Section 39 (2) of the PPA provides for a two-tier procurement process, where the tender is first limited to citizen bidders and in the absence of successful citizen bids to local bidders. Following a review of the application by ZAMMSA, it was the considered view of the Authority that the application met the criteria in section 79 (a) of the PPA warranting a deviation, as it would have been impractical and impossible to meet the emergency need disclosed by ZAMMSA within the shortest possible time in the event that the first tier of the tender process with citizen bidders failed thereby requiring a retender to local bidders. It was therefore considered justifiable to run one tender process allowing participation of both citizen and local bidders in order to increase the chances of responsive bids at the earliest possible time to achieve the objective of urgently procuring critical medical supplies to address the emergency situation disclosed by ZAMMSA.
In light of the foregoing, the application for a ‘No Objection’ satisfied section 79(a) of the PPA and regulation 152 of the PPR and the Authority was on firm ground to grant the deviation as requested.
Therefore, appeal ground no. 3 was dismissed pursuant to section 100(5)(a) of the PPA in due to the ‘No Objection’ that was granted by the Authority to deviate from Section 39 (2) of the PPA to allow local bidders to equally participate in the tender for the supply of emergency essential medicines and medical supplies.
ZPPA wishes to categorically state that it did not find merit in the cancellation of the tender due to the aforementioned reasons stated by ZAMMSA compelling the emergency procurement of drugs and it is within ZPPA’s mandate to grant deviations in accordance with section 79 of the PPA.

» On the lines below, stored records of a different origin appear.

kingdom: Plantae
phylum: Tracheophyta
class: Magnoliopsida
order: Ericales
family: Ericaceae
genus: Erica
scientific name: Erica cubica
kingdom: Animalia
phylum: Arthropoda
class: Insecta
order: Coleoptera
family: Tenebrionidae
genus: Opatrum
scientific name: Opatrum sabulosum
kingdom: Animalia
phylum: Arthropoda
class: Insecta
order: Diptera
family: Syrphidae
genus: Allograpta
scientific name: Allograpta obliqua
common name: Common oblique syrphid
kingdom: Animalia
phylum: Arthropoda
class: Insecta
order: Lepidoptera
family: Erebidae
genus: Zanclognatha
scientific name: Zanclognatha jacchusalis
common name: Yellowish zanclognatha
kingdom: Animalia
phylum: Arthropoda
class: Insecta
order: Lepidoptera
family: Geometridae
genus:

Furthermore, you may wish to note that in line with its mandate, ZPPA undertakes compliance monitoring, procurement audits and capacity assessments of procuring entities, to ensure that they are compliant with the provisions of the PPA and PPR. In this case, should ZAMMSA and or any other procuring entity be found wanting on this or any other procurements, the relevant sanctions in the PPA will be imposed.
In conclusion, ZPPA would like to appeal to the media to verify facts before the production of a news story, and familiarise themselves with the procurement processes and functions of ZPPA and procuring entities, as well as be acquainted with the provisions of the PPA.
ZPPA would like to appeal to members of the public who are aware of any corrupt activities or other irregularities in public procurement to freely report such issues to ZPPA so that action is taken in accordance with the law.